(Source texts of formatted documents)
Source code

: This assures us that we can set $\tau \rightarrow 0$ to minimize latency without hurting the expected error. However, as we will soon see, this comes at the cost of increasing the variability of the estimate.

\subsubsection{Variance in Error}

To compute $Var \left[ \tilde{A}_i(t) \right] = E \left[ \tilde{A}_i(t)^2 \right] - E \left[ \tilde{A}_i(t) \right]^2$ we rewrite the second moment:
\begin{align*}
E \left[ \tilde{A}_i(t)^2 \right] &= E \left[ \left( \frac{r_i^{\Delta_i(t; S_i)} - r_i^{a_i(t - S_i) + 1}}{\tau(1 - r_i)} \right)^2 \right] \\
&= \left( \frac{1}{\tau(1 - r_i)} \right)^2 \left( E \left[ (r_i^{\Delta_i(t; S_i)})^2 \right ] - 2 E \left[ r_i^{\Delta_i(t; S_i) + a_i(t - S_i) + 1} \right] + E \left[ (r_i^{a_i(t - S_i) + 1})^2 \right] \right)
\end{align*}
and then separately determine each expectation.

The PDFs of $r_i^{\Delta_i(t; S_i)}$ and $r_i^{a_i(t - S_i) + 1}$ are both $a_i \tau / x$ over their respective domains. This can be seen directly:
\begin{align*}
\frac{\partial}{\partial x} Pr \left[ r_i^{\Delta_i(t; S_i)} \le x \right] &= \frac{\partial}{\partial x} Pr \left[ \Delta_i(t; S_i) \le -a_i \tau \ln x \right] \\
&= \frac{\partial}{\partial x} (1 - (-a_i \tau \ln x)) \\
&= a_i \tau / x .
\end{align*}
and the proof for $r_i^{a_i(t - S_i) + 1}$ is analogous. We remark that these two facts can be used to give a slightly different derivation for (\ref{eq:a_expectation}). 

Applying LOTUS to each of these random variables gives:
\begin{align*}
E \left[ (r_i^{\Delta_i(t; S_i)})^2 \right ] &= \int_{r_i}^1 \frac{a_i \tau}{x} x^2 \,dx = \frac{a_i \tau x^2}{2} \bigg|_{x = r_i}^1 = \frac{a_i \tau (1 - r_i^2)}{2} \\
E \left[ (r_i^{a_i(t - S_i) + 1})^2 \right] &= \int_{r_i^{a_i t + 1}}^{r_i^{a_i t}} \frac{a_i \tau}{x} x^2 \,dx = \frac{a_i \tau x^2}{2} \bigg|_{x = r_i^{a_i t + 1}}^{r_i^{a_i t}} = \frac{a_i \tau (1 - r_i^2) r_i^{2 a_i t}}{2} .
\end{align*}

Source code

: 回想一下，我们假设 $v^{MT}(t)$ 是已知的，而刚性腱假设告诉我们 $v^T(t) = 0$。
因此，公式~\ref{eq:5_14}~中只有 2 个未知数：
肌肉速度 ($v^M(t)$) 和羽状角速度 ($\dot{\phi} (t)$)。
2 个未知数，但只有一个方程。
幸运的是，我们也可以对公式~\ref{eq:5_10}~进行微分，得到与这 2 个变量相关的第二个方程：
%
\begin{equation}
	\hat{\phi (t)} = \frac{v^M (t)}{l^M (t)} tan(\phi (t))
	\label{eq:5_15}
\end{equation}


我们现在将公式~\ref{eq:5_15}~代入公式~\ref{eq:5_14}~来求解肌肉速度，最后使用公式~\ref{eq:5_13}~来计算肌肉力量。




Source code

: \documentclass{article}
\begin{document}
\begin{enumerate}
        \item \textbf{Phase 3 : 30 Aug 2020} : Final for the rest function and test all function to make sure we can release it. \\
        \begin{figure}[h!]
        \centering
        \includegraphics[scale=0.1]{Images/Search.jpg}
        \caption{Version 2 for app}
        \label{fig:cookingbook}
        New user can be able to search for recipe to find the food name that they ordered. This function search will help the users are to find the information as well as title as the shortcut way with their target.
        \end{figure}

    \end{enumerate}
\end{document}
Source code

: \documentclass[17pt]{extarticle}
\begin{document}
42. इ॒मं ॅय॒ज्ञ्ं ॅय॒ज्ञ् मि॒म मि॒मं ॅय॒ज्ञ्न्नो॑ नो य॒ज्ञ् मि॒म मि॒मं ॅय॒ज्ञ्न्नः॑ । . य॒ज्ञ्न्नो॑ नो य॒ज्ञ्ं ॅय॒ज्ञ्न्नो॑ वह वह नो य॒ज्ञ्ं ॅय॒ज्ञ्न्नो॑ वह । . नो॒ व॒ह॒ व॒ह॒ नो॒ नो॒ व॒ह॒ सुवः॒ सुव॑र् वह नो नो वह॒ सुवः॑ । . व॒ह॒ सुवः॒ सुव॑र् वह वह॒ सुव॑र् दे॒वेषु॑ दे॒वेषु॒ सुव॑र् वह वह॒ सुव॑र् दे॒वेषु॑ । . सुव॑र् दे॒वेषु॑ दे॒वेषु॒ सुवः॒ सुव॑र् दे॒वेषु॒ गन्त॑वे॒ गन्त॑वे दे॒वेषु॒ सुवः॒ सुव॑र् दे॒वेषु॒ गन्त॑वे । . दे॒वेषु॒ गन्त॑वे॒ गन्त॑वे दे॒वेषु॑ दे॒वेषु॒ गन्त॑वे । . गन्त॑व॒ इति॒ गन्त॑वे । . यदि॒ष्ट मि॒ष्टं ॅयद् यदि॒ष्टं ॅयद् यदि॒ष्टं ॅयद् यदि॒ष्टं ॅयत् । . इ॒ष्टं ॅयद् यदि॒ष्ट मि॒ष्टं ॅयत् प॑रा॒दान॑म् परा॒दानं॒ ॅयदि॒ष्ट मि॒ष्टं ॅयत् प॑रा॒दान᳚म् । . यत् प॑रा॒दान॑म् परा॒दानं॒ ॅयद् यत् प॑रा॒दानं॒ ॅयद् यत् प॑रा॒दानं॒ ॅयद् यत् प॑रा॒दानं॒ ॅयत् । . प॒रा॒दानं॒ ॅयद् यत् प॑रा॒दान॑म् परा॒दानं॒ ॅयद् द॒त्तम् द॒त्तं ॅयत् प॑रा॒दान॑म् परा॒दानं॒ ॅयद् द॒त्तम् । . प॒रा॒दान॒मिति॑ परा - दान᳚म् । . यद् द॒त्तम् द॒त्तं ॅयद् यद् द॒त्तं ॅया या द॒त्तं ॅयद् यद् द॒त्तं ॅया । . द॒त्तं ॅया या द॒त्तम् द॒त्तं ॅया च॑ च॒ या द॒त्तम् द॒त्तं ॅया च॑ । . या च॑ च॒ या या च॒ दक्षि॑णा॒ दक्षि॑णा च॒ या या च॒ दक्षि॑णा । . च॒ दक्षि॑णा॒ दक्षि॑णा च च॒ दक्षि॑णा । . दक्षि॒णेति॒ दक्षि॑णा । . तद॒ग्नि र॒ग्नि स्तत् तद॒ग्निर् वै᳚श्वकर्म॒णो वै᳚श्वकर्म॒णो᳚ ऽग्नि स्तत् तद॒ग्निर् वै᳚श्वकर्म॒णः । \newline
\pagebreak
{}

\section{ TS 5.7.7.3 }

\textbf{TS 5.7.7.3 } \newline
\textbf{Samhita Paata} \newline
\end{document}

● **WHAT YOU NEED TO DO**:
Reproduce the records above exactly.

● **REPLY TO THE TASK**:
Source code

: This assures us that we can set $\tau \rightarrow 0$ to minimize latency without hurting the expected error. However, as we will soon see, this comes at the cost of increasing the variability of the estimate.

\subsubsection{Variance in Error}

To compute $Var \left[ \tilde{A}_i(t) \right] = E \left[ \tilde{A}_i(t)^2 \right] - E \left[ \tilde{A}_i(t) \right]^2$ we rewrite the second moment:
\begin{align*}
E \left[ \tilde{A}_i(t)^2 \right] &= E \left[ \left( \frac{r_i^{\Delta_i(t; S_i)} - r_i^{a_i(t - S_i) + 1}}{\tau(1 - r_i)} \right)^2 \right] \\
&= \left( \frac{1}{\tau(1 - r_i)} \right)^2 \left( E \left[ (r_i^{\Delta_i(t; S_i)})^2 \right ] - 2 E \left[ r_i^{\Delta_i(t; S_i) + a_i(t - S_i) + 1} \right] + E \left[ (r_i^{a_i(t - S_i) + 1})^2 \right] \right)
\end{align*}
and then separately determine each expectation.

The PDFs of $r_i^{\Delta_i(t; S_i)}$ and $r_i^{a_i(t - S_i) + 1}$ are both $a_i \tau / x$ over their respective domains. This can be seen directly:
\begin{align*}
\frac{\partial}{\partial x} Pr \left[ r_i^{\Delta_i(t; S_i)} \le x \right] &= \frac{\partial}{\partial x} Pr \left[ \Delta_i(t; S_i) \le -a_i \tau \ln x \right] \\
&= \frac{\partial}{\partial x} (1 - (-a_i \tau \ln x)) \\
&= a_i \tau / x .
\end{align*}
and the proof for $r_i^{a_i(t - S_i) + 1}$ is analogous. We remark that these two facts can be used to give a slightly different derivation for (\ref{eq:a_expectation}). 

Applying LOTUS to each of these random variables gives:
\begin{align*}
E \left[ (r_i^{\Delta_i(t; S_i)})^2 \right ] &= \int_{r_i}^1 \frac{a_i \tau}{x} x^2 \,dx = \frac{a_i \tau x^2}{2} \bigg|_{x = r_i}^1 = \frac{a_i \tau (1 - r_i^2)}{2} \\
E \left[ (r_i^{a_i(t - S_i) + 1})^2 \right] &= \int_{r_i^{a_i t + 1}}^{r_i^{a_i t}} \frac{a_i \tau}{x} x^2 \,dx = \frac{a_i \tau x^2}{2} \bigg|_{x = r_i^{a_i t + 1}}^{r_i^{a_i t}} = \frac{a_i \tau (1 - r_i^2) r_i^{2 a_i t}}{2} .
\end{align*}

Source code

: 回想一下，我们假设 $v^{MT}(t)$ 是已知的，而刚性腱假设告诉我们 $v^T(t) = 0$。
因此，公式~\ref{eq:5_14}~中只有 2 个未知数：
肌肉速度 ($v^M(t)$) 和羽状角速度 ($\dot{\phi} (t)$)。
2 个未知数，但只有一个方程。
幸运的是，我们也可以对公式~\ref{eq:5_10}~进行微分，得到与这 2 个变量相关的第二个方程：
%
\begin{equation}
	\hat{\phi (t)} = \frac{v^M (t)}{l^M (t)} tan(\phi (t))
	\label{eq:5_15}
\end{equation}


我们现在将公式~\ref{eq:5_15}~代入公式~\ref{eq:5_14}~来求解肌肉速度，最后使用公式~\ref{eq:5_13}~来计算肌肉力量。




Source code

: \documentclass{article}
\begin{document}
\begin{enumerate}
        \item \textbf{Phase 3 : 30 Aug 2020} : Final for the rest function and test all function to make sure we can release it. \\
        \begin{figure}[h!]
        \centering
        \includegraphics[scale=0.1]{Images/Search.jpg}
        \caption{Version 2 for app}
        \label{fig:cookingbook}
        New user can be able to search for recipe to find the food name that they ordered. This function search will help the users are to find the information as well as title as the shortcut way with their target.
        \end{figure}

    \end{enumerate}
\end{document}
Source code

: \documentclass[17pt]{extarticle}
\begin{document}
42. इ॒मं ॅय॒ज्ञ्ं ॅय॒ज्ञ् मि॒म मि॒मं ॅय॒ज्ञ्न्नो॑ नो य॒ज्ञ् मि॒म मि॒मं ॅय॒ज्ञ्न्नः॑ । . य॒ज्ञ्न्नो॑ नो य॒ज्ञ्ं ॅय॒ज्ञ्न्नो॑ वह वह नो य॒ज्ञ्ं ॅय॒ज्ञ्न्नो॑ वह । . नो॒ व॒ह॒ व॒ह॒ नो॒ नो॒ व॒ह॒ सुवः॒ सुव॑र् वह नो नो वह॒ सुवः॑ । . व॒ह॒ सुवः॒ सुव॑र् वह वह॒ सुव॑र् दे॒वेषु॑ दे॒वेषु॒ सुव॑र् वह वह॒ सुव॑र् दे॒वेषु॑ । . सुव॑र् दे॒वेषु॑ दे॒वेषु॒ सुवः॒ सुव॑र् दे॒वेषु॒ गन्त॑वे॒ गन्त॑वे दे॒वेषु॒ सुवः॒ सुव॑र् दे॒वेषु॒ गन्त॑वे । . दे॒वेषु॒ गन्त॑वे॒ गन्त॑वे दे॒वेषु॑ दे॒वेषु॒ गन्त॑वे । . गन्त॑व॒ इति॒ गन्त॑वे । . यदि॒ष्ट मि॒ष्टं ॅयद् यदि॒ष्टं ॅयद् यदि॒ष्टं ॅयद् यदि॒ष्टं ॅयत् । . इ॒ष्टं ॅयद् यदि॒ष्ट मि॒ष्टं ॅयत् प॑रा॒दान॑म् परा॒दानं॒ ॅयदि॒ष्ट मि॒ष्टं ॅयत् प॑रा॒दान᳚म् । . यत् प॑रा॒दान॑म् परा॒दानं॒ ॅयद् यत् प॑रा॒दानं॒ ॅयद् यत् प॑रा॒दानं॒ ॅयद् यत् प॑रा॒दानं॒ ॅयत् । . प॒रा॒दानं॒ ॅयद् यत् प॑रा॒दान॑म् परा॒दानं॒ ॅयद् द॒त्तम् द॒त्तं ॅयत् प॑रा॒दान॑म् परा॒दानं॒ ॅयद् द॒त्तम् । . प॒रा॒दान॒मिति॑ परा - दान᳚म् । . यद् द॒त्तम् द॒त्तं ॅयद् यद् द॒त्तं ॅया या द॒त्तं ॅयद् यद् द॒त्तं ॅया । . द॒त्तं ॅया या द॒त्तम् द॒त्तं ॅया च॑ च॒ या द॒त्तम् द॒त्तं ॅया च॑ । . या च॑ च॒ या या च॒ दक्षि॑णा॒ दक्षि॑णा च॒ या या च॒ दक्षि॑णा । . च॒ दक्षि॑णा॒ दक्षि॑णा च च॒ दक्षि॑णा । . दक्षि॒णेति॒ दक्षि॑णा । . तद॒ग्नि र॒ग्नि स्तत् तद॒ग्निर् वै᳚श्वकर्म॒णो वै᳚श्वकर्म॒णो᳚ ऽग्नि स्तत् तद॒ग्निर् वै᳚श्वकर्म॒णः । \newline
\pagebreak
{}

\section{ TS 5.7.7.3 }

\textbf{TS 5.7.7.3 } \newline
\textbf{Samhita Paata} \newline
\end{document}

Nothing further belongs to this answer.